__Work order__: If a line in the records below contains "AFFCTF", copy that line.

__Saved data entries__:
_ _ _
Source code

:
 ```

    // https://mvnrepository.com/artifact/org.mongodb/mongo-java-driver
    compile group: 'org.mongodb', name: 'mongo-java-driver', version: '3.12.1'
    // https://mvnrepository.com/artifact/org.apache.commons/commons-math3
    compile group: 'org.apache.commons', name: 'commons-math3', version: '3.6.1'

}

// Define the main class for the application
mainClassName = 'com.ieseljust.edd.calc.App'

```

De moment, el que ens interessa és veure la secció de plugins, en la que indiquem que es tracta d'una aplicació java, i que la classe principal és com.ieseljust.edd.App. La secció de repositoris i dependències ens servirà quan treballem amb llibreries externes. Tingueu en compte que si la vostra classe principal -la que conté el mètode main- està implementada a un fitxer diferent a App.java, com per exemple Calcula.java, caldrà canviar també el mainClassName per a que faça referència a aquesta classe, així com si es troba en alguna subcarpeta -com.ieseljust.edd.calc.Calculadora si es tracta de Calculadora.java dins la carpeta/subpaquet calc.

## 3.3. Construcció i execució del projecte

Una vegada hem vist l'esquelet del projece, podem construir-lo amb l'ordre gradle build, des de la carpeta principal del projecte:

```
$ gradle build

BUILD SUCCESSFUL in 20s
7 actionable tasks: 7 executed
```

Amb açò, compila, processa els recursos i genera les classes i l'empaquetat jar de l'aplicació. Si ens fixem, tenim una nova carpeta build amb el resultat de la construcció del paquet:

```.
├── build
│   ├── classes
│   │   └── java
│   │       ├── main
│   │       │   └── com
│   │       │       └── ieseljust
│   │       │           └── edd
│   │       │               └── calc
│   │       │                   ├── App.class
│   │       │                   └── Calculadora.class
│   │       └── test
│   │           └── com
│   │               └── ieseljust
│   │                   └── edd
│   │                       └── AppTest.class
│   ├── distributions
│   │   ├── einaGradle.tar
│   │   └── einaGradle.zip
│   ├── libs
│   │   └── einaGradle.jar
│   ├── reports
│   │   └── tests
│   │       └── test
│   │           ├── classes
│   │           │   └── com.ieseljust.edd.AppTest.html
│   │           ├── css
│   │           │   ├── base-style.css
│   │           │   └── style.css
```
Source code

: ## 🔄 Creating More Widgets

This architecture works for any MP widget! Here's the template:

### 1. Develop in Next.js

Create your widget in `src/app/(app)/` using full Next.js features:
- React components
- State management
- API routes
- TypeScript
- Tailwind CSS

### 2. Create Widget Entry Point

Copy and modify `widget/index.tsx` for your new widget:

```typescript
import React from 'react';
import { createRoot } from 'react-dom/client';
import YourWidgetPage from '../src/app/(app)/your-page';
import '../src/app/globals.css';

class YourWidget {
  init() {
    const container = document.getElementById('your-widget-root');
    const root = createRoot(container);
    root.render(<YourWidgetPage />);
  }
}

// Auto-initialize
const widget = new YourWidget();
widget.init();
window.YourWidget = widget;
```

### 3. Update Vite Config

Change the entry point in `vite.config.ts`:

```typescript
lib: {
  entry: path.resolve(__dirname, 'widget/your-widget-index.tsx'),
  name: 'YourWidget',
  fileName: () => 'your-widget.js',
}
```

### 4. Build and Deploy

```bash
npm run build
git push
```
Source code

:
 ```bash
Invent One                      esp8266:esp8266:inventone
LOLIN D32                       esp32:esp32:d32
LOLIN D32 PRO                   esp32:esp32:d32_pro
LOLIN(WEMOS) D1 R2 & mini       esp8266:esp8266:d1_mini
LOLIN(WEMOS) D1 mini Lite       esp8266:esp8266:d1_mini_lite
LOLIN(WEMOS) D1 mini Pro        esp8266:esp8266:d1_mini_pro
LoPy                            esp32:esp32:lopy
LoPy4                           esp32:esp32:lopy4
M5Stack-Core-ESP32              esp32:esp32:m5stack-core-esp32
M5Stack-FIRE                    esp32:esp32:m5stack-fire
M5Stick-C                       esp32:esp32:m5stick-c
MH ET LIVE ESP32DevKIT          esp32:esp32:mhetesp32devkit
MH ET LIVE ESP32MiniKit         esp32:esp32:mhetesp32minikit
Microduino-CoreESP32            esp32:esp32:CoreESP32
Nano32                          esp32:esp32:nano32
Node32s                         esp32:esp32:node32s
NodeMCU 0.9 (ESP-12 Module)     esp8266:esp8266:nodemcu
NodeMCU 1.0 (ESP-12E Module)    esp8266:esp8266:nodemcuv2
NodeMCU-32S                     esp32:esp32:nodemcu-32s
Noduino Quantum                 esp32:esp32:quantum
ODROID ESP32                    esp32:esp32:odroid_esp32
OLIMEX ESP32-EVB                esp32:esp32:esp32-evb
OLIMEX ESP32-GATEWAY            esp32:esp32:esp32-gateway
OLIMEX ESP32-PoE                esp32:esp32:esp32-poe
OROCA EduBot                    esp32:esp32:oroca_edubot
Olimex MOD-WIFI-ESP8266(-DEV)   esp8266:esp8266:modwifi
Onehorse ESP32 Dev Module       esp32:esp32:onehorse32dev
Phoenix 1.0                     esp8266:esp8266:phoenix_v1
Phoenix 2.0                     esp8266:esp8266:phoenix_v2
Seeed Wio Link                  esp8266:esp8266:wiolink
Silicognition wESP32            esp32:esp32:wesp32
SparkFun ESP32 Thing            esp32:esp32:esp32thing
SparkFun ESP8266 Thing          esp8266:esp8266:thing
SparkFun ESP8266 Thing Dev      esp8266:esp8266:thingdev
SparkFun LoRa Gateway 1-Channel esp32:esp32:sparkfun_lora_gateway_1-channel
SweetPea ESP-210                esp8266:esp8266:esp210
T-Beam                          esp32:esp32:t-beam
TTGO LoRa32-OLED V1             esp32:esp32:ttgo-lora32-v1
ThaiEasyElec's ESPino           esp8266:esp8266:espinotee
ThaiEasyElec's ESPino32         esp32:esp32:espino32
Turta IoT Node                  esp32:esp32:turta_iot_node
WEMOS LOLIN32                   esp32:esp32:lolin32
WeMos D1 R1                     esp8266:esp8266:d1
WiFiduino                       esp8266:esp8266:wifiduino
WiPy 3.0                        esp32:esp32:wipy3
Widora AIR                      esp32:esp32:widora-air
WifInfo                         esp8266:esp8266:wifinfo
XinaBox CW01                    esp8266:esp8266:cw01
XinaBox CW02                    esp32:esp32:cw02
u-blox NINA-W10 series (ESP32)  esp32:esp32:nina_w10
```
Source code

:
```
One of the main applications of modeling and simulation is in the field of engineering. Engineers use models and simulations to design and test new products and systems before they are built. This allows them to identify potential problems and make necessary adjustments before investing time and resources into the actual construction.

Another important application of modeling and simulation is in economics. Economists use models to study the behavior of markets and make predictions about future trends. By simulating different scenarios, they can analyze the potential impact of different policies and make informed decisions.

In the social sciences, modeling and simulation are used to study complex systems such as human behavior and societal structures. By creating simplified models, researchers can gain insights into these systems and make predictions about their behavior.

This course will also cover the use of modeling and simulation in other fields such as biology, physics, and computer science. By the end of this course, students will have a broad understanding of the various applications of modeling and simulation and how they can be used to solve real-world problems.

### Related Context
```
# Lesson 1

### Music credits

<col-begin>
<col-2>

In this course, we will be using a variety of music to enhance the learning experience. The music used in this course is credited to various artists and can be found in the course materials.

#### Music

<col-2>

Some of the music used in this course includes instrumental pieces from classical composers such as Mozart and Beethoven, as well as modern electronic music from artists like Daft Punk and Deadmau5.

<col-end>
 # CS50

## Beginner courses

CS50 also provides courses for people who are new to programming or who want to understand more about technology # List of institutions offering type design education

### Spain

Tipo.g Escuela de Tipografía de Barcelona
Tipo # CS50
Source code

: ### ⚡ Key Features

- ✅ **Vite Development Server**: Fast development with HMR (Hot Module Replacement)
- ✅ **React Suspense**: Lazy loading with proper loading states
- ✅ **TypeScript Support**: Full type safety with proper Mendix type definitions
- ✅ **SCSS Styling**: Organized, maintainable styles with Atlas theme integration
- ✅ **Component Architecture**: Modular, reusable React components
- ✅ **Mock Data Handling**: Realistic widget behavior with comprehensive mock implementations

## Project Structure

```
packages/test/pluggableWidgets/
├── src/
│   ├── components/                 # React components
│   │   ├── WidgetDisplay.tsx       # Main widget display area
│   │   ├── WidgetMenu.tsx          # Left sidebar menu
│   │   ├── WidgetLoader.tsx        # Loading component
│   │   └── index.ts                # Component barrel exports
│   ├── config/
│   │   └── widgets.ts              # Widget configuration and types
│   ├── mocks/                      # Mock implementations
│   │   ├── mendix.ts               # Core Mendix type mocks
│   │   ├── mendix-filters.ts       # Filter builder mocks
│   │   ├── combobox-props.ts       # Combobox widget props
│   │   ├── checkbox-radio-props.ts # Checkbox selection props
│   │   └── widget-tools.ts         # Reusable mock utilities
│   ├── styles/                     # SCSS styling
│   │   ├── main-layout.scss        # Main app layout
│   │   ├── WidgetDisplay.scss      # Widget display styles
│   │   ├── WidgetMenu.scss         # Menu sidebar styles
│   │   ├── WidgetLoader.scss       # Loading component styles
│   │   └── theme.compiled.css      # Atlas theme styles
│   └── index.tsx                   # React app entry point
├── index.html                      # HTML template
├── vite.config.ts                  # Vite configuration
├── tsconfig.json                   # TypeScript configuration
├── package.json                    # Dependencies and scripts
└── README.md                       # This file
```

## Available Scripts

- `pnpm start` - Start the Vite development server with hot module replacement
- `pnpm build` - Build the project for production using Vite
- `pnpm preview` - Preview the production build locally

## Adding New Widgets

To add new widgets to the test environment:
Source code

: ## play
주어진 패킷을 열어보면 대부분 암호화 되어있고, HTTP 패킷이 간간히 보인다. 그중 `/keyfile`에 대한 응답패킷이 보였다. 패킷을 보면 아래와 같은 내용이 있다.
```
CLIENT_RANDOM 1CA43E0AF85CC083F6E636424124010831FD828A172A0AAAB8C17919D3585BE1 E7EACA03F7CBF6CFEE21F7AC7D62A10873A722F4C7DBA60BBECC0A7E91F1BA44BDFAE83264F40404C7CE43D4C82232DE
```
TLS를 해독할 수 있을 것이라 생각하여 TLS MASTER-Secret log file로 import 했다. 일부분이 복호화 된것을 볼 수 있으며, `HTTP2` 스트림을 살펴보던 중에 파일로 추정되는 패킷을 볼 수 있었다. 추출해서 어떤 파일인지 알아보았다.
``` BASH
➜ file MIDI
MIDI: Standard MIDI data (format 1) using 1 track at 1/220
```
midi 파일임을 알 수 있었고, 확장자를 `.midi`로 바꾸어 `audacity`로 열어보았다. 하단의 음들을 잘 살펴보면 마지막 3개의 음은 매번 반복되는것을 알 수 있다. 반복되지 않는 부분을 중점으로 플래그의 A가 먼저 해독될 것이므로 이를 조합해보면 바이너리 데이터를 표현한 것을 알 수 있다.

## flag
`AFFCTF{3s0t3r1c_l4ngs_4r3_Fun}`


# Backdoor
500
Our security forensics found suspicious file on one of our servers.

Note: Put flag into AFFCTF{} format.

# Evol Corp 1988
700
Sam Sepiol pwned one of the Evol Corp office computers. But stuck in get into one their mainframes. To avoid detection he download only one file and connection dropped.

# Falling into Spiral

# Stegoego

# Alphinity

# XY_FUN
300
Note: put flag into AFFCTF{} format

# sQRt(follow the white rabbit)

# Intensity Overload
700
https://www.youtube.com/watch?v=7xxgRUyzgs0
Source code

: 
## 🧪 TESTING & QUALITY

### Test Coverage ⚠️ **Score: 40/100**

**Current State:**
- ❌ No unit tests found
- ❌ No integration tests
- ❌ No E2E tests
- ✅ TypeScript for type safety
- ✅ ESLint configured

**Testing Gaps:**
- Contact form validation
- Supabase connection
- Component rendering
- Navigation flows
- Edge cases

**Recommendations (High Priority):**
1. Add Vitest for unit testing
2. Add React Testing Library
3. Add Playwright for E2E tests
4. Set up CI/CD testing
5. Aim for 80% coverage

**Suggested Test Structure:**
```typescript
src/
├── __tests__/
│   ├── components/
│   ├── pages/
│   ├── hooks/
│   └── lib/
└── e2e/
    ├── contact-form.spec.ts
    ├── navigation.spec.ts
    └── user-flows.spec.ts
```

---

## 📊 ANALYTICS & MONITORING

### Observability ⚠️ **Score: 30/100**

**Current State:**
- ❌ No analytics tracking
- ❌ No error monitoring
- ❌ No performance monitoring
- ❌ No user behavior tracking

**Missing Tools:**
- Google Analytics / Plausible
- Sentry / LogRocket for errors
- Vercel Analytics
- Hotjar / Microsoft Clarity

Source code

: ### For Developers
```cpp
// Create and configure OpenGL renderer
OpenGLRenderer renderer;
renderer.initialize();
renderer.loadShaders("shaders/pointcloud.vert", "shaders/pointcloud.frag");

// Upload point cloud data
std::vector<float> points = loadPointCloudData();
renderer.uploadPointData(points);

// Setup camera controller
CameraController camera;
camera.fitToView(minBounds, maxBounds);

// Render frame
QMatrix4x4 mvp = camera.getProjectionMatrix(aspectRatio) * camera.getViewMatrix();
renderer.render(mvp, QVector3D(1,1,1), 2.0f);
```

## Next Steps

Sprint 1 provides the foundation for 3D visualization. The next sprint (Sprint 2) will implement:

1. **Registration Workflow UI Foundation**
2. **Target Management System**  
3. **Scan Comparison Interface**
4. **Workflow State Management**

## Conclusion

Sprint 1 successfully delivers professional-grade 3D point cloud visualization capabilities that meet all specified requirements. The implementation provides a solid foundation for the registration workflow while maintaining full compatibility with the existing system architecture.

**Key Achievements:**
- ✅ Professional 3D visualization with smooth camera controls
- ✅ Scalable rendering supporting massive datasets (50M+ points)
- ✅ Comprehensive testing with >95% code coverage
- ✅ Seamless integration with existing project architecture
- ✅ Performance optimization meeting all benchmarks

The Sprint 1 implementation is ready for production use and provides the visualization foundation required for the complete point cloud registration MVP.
_ _ _
__Solution for this exercise__:
`AFFCTF{3s0t3r1c_l4ngs_4r3_Fun}`
Note: Put flag into AFFCTF{} format.
Note: put flag into AFFCTF{} format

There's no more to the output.